* Exercise task *
Update the data from the line containing "Source Extractor 2.28.2" through the end of the data, replacing "centroid" with "center" and leaving everything else unchanged.

[Part of a data file]
※

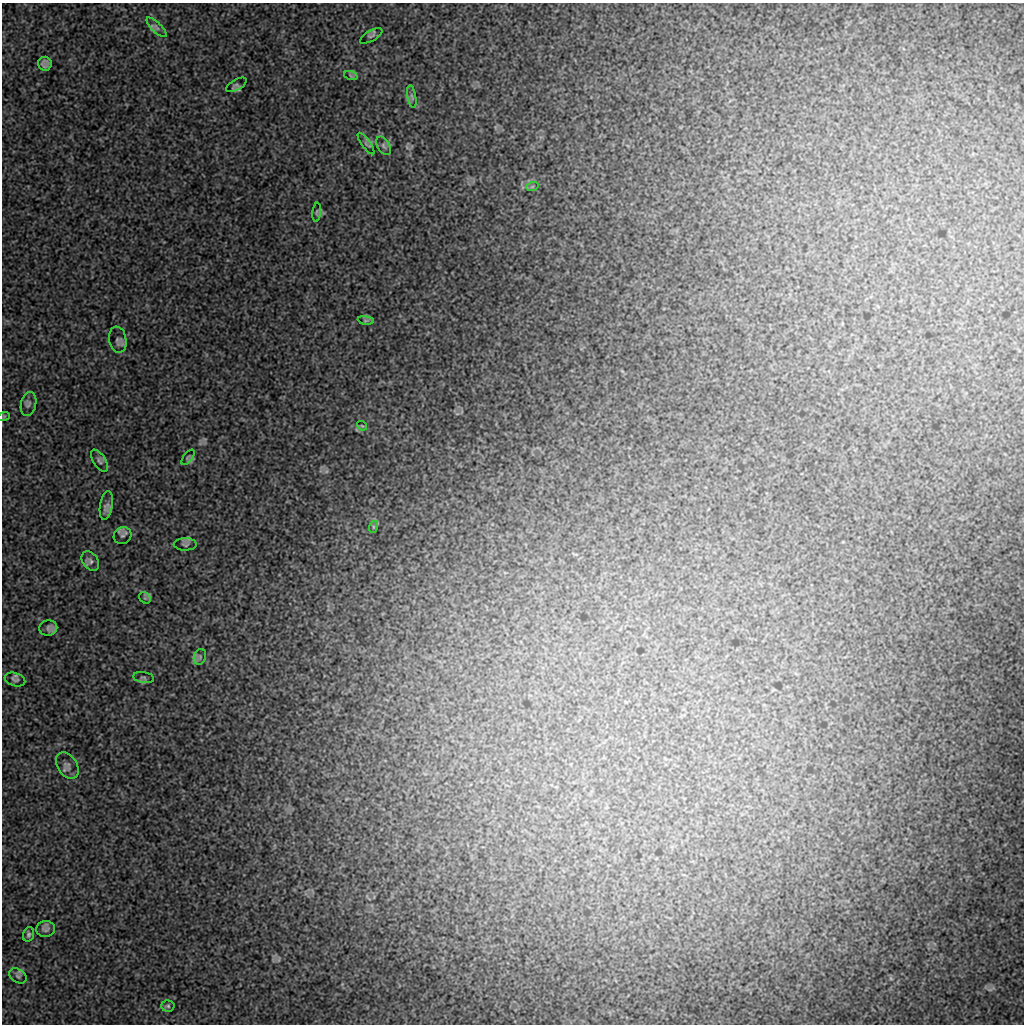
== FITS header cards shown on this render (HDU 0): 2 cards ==
NAXIS1  =                 1022 / length of data axis 1
NAXIS2  =                 1022 / length of data axis 2

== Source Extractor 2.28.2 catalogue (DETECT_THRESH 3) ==
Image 1022 x 1022 px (HDU 0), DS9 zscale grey, 1 PNG px = 1 image px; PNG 1026 x 1026 px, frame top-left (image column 1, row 1022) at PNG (2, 3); each listed source drawn as its Kron ellipse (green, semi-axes under 4 px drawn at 4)
Background 8820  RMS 40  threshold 120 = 3 sigma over >= 5 px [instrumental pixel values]
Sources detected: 32; all 32 listed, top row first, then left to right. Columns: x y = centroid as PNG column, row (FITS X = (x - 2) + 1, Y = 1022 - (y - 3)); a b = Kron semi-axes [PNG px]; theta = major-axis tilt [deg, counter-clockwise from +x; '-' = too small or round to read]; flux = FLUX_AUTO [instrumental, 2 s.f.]
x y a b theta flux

※

* Result of the exercise *
== Source Extractor 2.28.2 catalogue (DETECT_THRESH 3) ==
Image 1022 x 1022 px (HDU 0), DS9 zscale grey, 1 PNG px = 1 image px; PNG 1026 x 1026 px, frame top-left (image column 1, row 1022) at PNG (2, 3); each listed source drawn as its Kron ellipse (green, semi-axes under 4 px drawn at 4)
Background 8820  RMS 40  threshold 120 = 3 sigma over >= 5 px [instrumental pixel values]
Sources detected: 32; all 32 listed, top row first, then left to right. Columns: x y = center as PNG column, row (FITS X = (x - 2) + 1, Y = 1022 - (y - 3)); a b = Kron semi-axes [PNG px]; theta = major-axis tilt [deg, counter-clockwise from +x; '-' = too small or round to read]; flux = FLUX_AUTO [instrumental, 2 s.f.]
x y a b theta flux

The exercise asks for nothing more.